PROBING BERT IN HYPERBOLIC SPACES

Abstract

Recently, a variety of probing tasks are proposed to discover linguistic properties learned in contextualized word embeddings. Many of these works implicitly assume these embeddings lay in certain metric spaces, typically the Euclidean space. This work considers a family of geometrically special spaces, the hyperbolic spaces, that exhibit better inductive biases for hierarchical structures and may better reveal linguistic hierarchies encoded in contextualized representations. We introduce a Poincaré probe, a structural probe projecting these embeddings into a Poincaré subspace with explicitly defined hierarchies. We focus on two probing objectives: (a) dependency trees where the hierarchy is defined as headdependent structures; (b) lexical sentiments where the hierarchy is defined as the polarity of words (positivity and negativity). We argue that a key desideratum of a probe is its sensitivity to the existence of linguistic structures. We apply our probes on BERT, a typical contextualized embedding model.

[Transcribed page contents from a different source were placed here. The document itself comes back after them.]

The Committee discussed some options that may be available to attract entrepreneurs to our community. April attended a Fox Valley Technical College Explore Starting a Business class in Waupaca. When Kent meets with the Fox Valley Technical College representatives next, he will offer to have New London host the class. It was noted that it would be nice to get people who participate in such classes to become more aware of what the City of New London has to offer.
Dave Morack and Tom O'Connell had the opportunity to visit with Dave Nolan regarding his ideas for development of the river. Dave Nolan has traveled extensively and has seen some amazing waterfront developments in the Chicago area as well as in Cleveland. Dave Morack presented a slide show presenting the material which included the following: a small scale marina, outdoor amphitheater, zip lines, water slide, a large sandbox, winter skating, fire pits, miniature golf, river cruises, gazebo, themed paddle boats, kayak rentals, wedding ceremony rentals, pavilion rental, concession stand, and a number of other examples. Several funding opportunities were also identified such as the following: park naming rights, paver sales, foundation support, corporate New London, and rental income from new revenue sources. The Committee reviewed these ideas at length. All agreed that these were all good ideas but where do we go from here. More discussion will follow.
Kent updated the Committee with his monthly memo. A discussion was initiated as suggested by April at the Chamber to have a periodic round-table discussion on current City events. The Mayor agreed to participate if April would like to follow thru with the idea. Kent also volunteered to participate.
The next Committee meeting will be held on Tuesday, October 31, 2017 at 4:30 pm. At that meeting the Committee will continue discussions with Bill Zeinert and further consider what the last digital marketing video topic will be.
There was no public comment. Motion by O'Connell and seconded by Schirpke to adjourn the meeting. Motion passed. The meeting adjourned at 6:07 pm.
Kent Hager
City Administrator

In a syntactic subspace, our probe better recovers tree structures than Euclidean probes, revealing the possibility that the geometry of BERT syntax may not necessarily be Euclidean. In a sentiment subspace, we reveal two possible meta-embeddings for positive and negative sentiments and show how lexically-controlled contextualization would change the geometric localization of embeddings. We demonstrate the findings with our Poincaré probe via extensive experiments and visualization 1 .

1. INTRODUCTION

Contextualized word representations with pretrained language models have significantly advanced NLP progress (Peters et al., 2018a; Devlin et al., 2019) . Previous works point out that abundant linguistic knowledge implicitly exists in these representations (Belinkov et al., 2017; Peters et al., 2018b; a; Tenney et al., 2019) . This paper is primarily inspired by Hewitt & Manning (2019) who propose a structural probe to recover dependency trees encoded under squared Euclidean distance in a syntactic subspace. Although being an implicit assumption, there is no strict evidence that the geometry of these syntactic subspaces should be Euclidean, especially under the fact that the Euclidean space has intrinsic difficulties for modeling trees (Linial et al., 1995) . We propose to impose and explore different inductive biases for modeling syntactic subspaces. The hyperbolic space, a special Riemannian space with constant negative curvature, is a good candidate because of its tree-likeness (Nickel & Kiela, 2017; Sarkar, 2011) . We adopt a generalized Poincaré Ball, a special model of hyperbolic spaces, to construct a Poincaré probe for contextualized embeddings. Figure 1 (A, B ) give an example of a tree embedded in the Poincaré ball and compare the Euclidean counterparts. Intuitively, the volume of a Poincaré ball grows exponentially with its radius, which is similar to the phenomenon that the number of nodes of a full tree grows exponentially with its depth. This would give "enough space" to embed the tree. In the meantime, the volume of the Euclidean ball grows polynomially and thus has less capacity to embed tree nodes.